[Data excerpts]
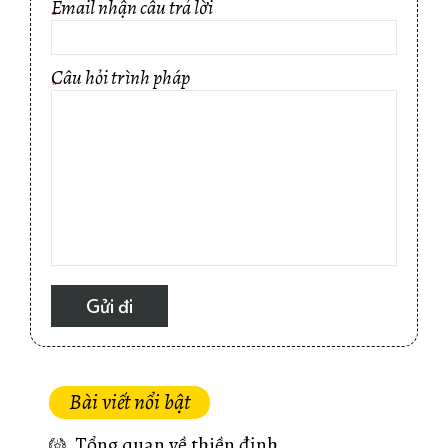
Email nhận câu trả lời
*
Câu hỏi trình pháp
*
Bài viết nổi bật
Tổng quan về thiền định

» TASK GOAL: Exact copy, no pictures: please print the data above once more.

» TASK ANSWER:
Email nhận câu trả lời
*
Câu hỏi trình pháp
*
Bài viết nổi bật
Tổng quan về thiền định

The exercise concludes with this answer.